Geoff Pullum sent me a link to “Does electrical activity in fungi function as a language?” by Michael R. Blatt, Geoffrey K. Pullum, Andreas Draguhn, Barry Bowman, David G. Robinson, and Lincoln Taiz (Fungal Ecology 68 [April 2024], 101326), whose abstract reads:
All cells generate electrical energy derived from the movements of ions across membranes. In animal neurons, action potentials play an essential role in the central nervous system. Plants utilize a variety of electrical signals to regulate a wide range of physiological processes, including wound responses, mimosa leaf movements, and cell turgor changes, such as those involved in stomatal movements. Although fungal hyphae exhibit electrical fluctuations, their regulatory role(s), if any, is still unknown. In his paper “Language of fungi derived from their electrical spiking activity”, Andrew Adamatzky, based on a quantitative analysis of voltage fluctuations in fungal mycelia, concludes that the patterns of electrical fluctuations he detects can be grouped into “words” analogous to those found in human languages. He goes on to speculate that this “fungal language” is used “to communicate and process information” between different parts of the mycelium. Here we argue on methodological grounds that the presumption of a fungal language is premature and unsupported by the evidence presented, that the voltage fluctuations he detects are likely to originate as nonbiological noise and experimental artifacts, and that the measured electrical patterns show no similarity to any properties of human language.

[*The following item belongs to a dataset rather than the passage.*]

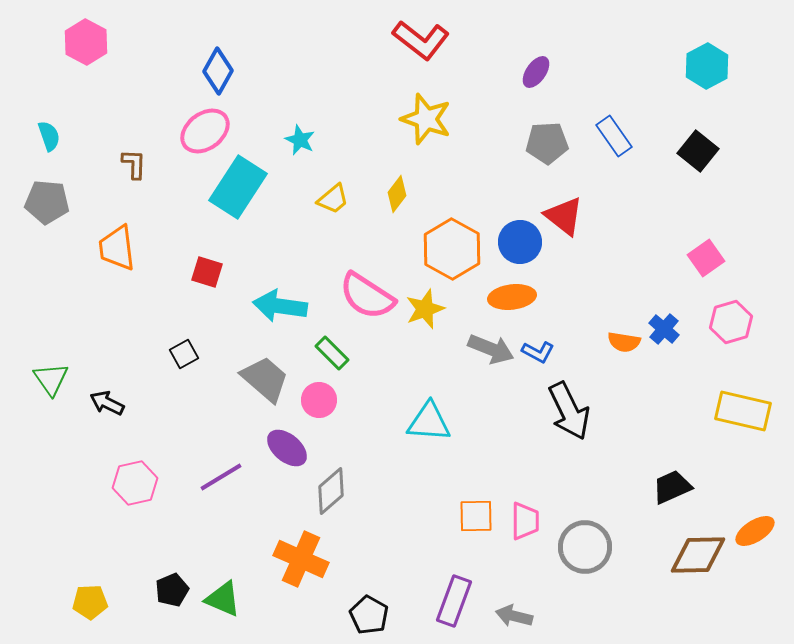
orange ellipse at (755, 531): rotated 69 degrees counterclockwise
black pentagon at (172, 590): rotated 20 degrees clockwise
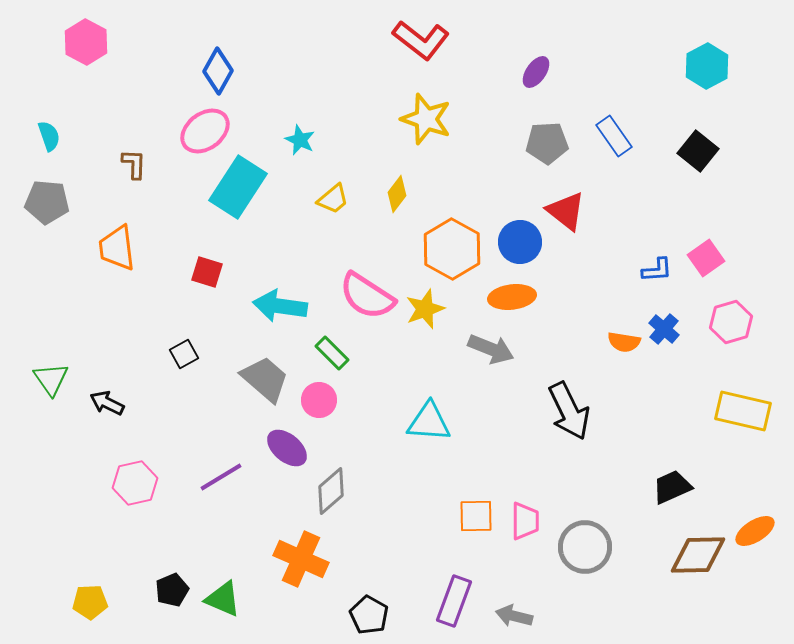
red triangle at (564, 216): moved 2 px right, 5 px up
blue L-shape at (538, 352): moved 119 px right, 82 px up; rotated 32 degrees counterclockwise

The Adamatzky paper is here; a credulous Graun story (“Mushrooms communicate with each other using up to 50 ‘words’, scientist claims”) is here and a credulous Ecologist story (“Further research is needed to understand the possibility of fungal language in more detail, such as syntax and grammar”) here. The answer to the titular question is, alas for interspecies communication, in the negative. Thanks, Geoff!